### Что сделать
Приведите заново записи от строки с «Document page, 1500x1125 pixels.» до конца записей включительно, заменив «transcribe» на «write out» и ничего больше не меняя.

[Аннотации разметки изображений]
****
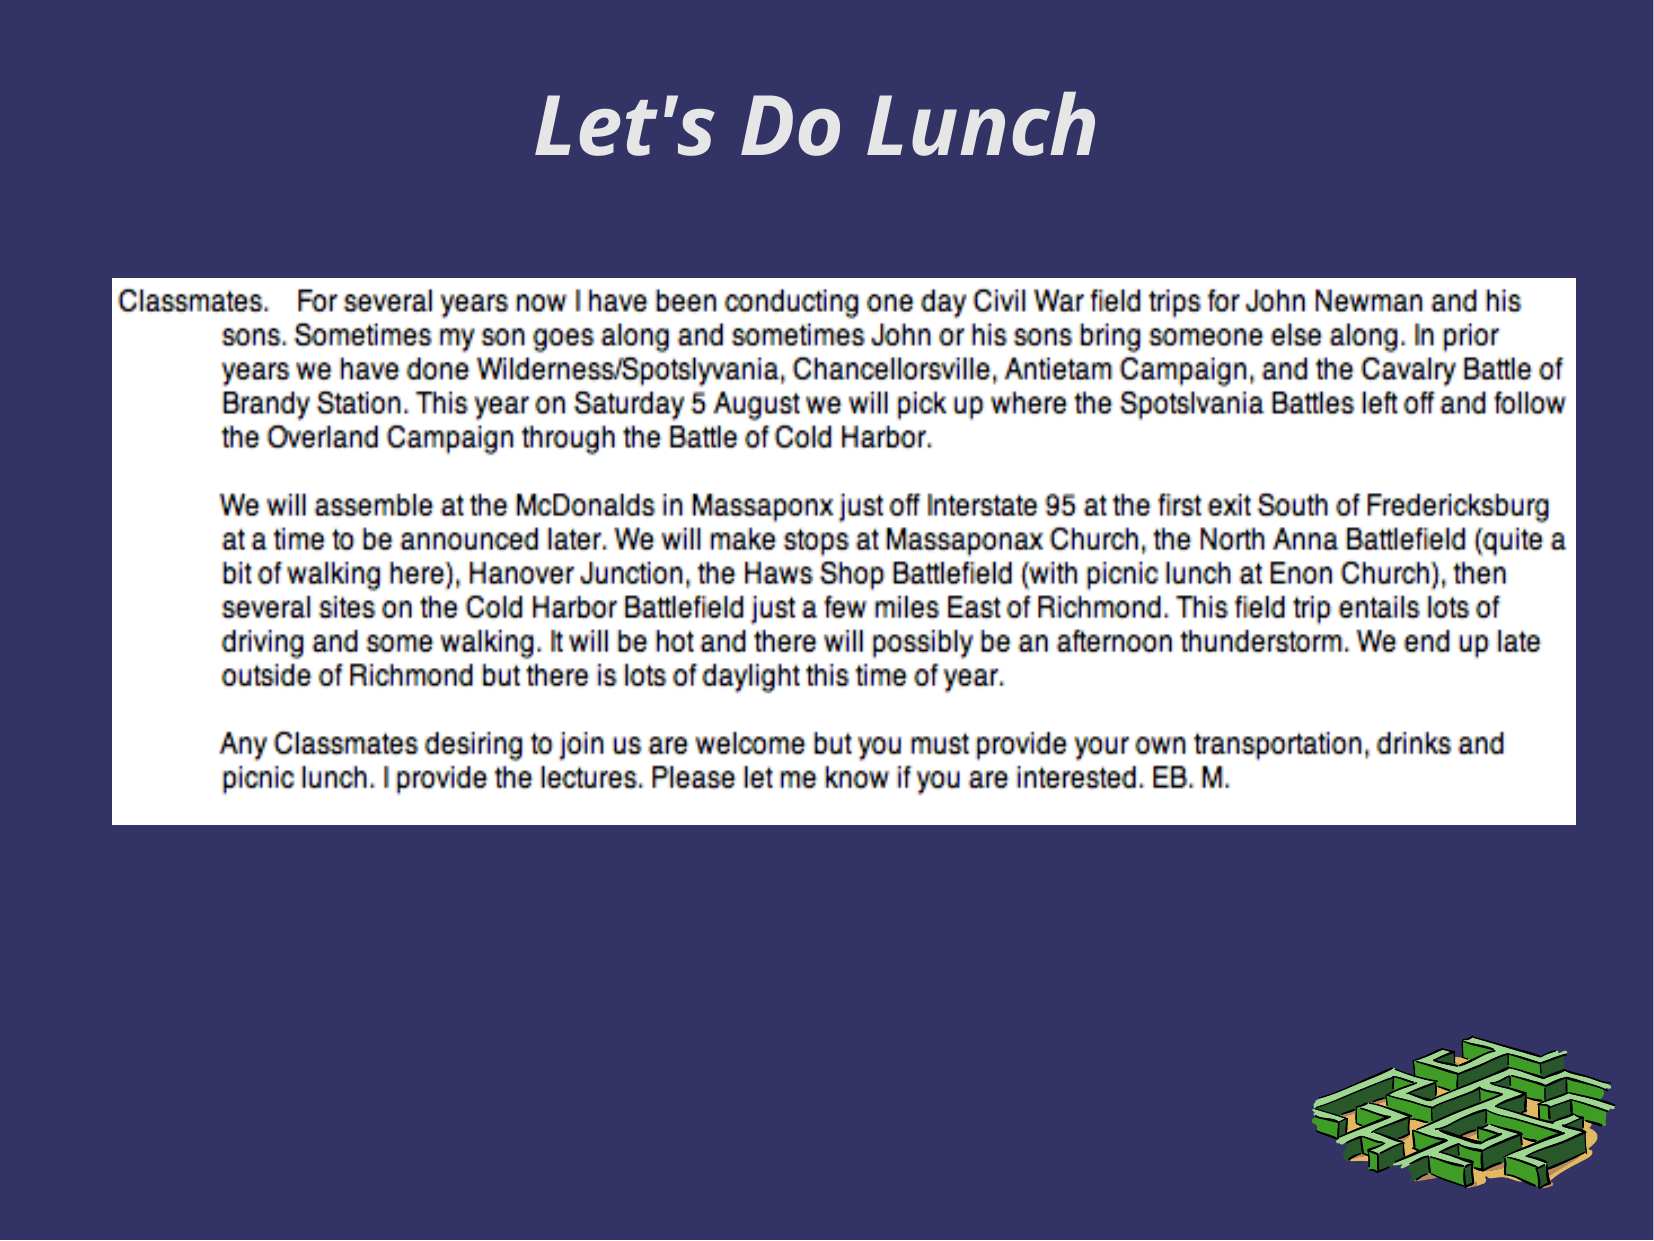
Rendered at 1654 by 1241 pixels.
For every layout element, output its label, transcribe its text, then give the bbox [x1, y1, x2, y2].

picture [112, 278, 1576, 826]
title Let's Do Lunch [121, 19, 1534, 227]
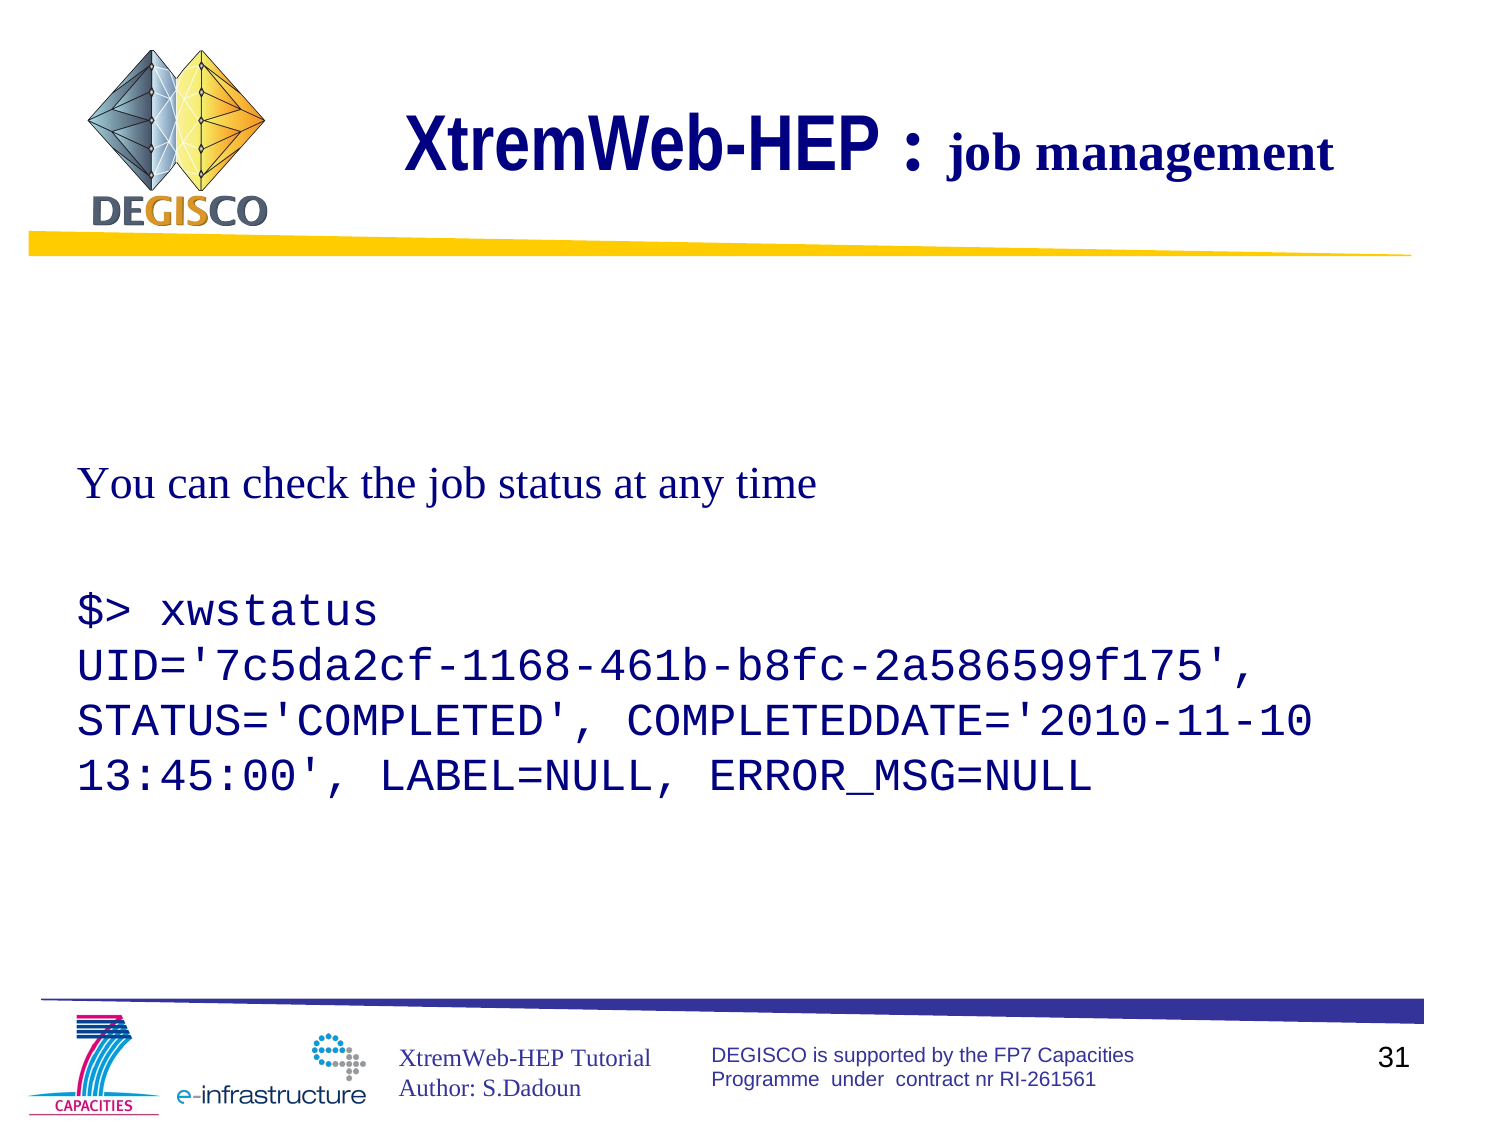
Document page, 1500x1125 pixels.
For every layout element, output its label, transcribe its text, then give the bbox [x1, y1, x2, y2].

title XtremWeb-HEP : job management [260, 56, 1479, 221]
picture [22, 1007, 165, 1124]
picture [317, 1038, 340, 1049]
subtitle You can check the job status at any time $> xwstatus UID='7c5da2cf-1168-461b-b8fc-2a586599f175', STATUS='COMPLETED', COMPLETEDDATE='2010-11-10 13:45:00', LABEL=NULL, ERROR_MSG=NULL [76, 255, 1427, 998]
picture [177, 1033, 366, 1104]
picture [65, 44, 287, 226]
****
### Решение
Document page, 1500x1125 pixels.
For every layout element, output its label, write out its text, then give the bbox [x1, y1, x2, y2].

title XtremWeb-HEP : job management [260, 56, 1479, 221]
picture [22, 1007, 165, 1124]
picture [317, 1038, 340, 1049]
subtitle You can check the job status at any time $> xwstatus UID='7c5da2cf-1168-461b-b8fc-2a586599f175', STATUS='COMPLETED', COMPLETEDDATE='2010-11-10 13:45:00', LABEL=NULL, ERROR_MSG=NULL [76, 255, 1427, 998]
picture [177, 1033, 366, 1104]
picture [65, 44, 287, 226]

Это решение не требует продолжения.